:: Textauszug ::

Er hat dann jede Woche gefragt, ob ich begonnen habe. Also habe ich irgendwann angefangen. Ich habe vier, fünf Lieder geschrieben, habe diese mit Hilfe meines Neffen aufgenommen und bin damit zum Verlag «Éditions Loisirs et Pédagogie»  in Lausanne. Philippe Burdel, Gründer und Direktor des Verlags hat mir gesagt: wir machen ein Buch mit Kassette – ja, damals waren es noch Kassetten. So ist das erste Sautecroche-Album entstanden. 

Und dann haben Sie immer mehr geschrieben ?

Zuerst nicht. Nach zwei Alben habe ich gesagt, ich habe keine Ideen mehr. Doch dann ging es doch weiter und hat 30 Jahre angedauert. Es war der Beginn eines schönen Abenteuers. Meine Inspiration für die Lieder kommt oft aus meiner Kindheit, aus meinem Alltag, von meinen Reisen.

:: Aufgabe 1 ::
Wiederhole den Wortlaut aus dem Interview über Sautecroche zwischen „Und dann haben“ und „von meinen Reisen.“, beide eingeschlossen.
:: Aufgabe 2 ::
Beantworte anhand des Interviews über Sautecroche:
(a) Welche Funktionen hatte Philippe Burdel im Verlag?
(b) Wie lange dauerte das Abenteuer nach den ersten Alben insgesamt an?
(c) Woher kommt die Inspiration für die Lieder oft?
:: Aufgabe 3 ::
Führe das Interview über Sautecroche im Anschluss an seinen letzten Satz weiter.
Die Einträge sind eigenständiges Material und gehören nicht zum Interview über Sautecroche.

:: Auszüge Datensatz ::
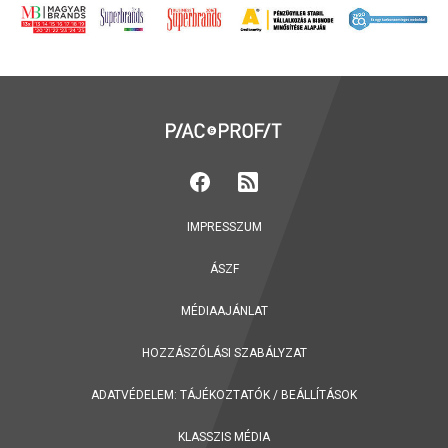
IMPRESSZUM
ÁSZF
MÉDIAAJÁNLAT
HOZZÁSZÓLÁSI SZABÁLYZAT
ADATVÉDELEM:
TÁJÉKOZTATÓK
/
BEÁLLÍTÁSOK
KLASSZIS MÉDIA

:: Schriftliche Antwort 1 ::
Und dann haben Sie immer mehr geschrieben ?

Zuerst nicht. Nach zwei Alben habe ich gesagt, ich habe keine Ideen mehr. Doch dann ging es doch weiter und hat 30 Jahre angedauert. Es war der Beginn eines schönen Abenteuers. Meine Inspiration für die Lieder kommt oft aus meiner Kindheit, aus meinem Alltag, von meinen Reisen.

:: Schriftliche Antwort 2 ::
(a) Er war Gründer und Direktor des Verlags.
(b) 30 Jahre.
(c) Aus der Kindheit, dem Alltag und von Reisen.

:: Schriftliche Antwort 3 ::
Haben Sie noch andere Lieder über Kühe geschrieben?

Nicht über Kühe aber über ein Kalb. Es heisst «Le veau qui aimait l’eau»  (Das Kalb, das das Wasser liebte) und handelt von einem kleinen Kalb, einem kleinen Draufgänger. Es war sehr aufgeregt und leichtsinnig und ist aus der Weide abgehauen. Der Bauer lief ihm nach, um es wieder einzufangen, da fiel das kleine Kalb in den kleinen künstlichen See. Es schwamm durch den ganzen See bis ans gegenüberliegende Ufer. Der Bauer schnappte sich sein Velo und fuhr um den See herum, um dort das Kalb einzufangen. Als er dort ankam, drehte das Kalb einfach um und schwamm zurück. 

Die bäuerliche Kultur und Tradition haben Marie Henchoz und ihre Lieder geprägt. (Foto: zVg).

Was für eine Beziehung haben Sie zu Kühen?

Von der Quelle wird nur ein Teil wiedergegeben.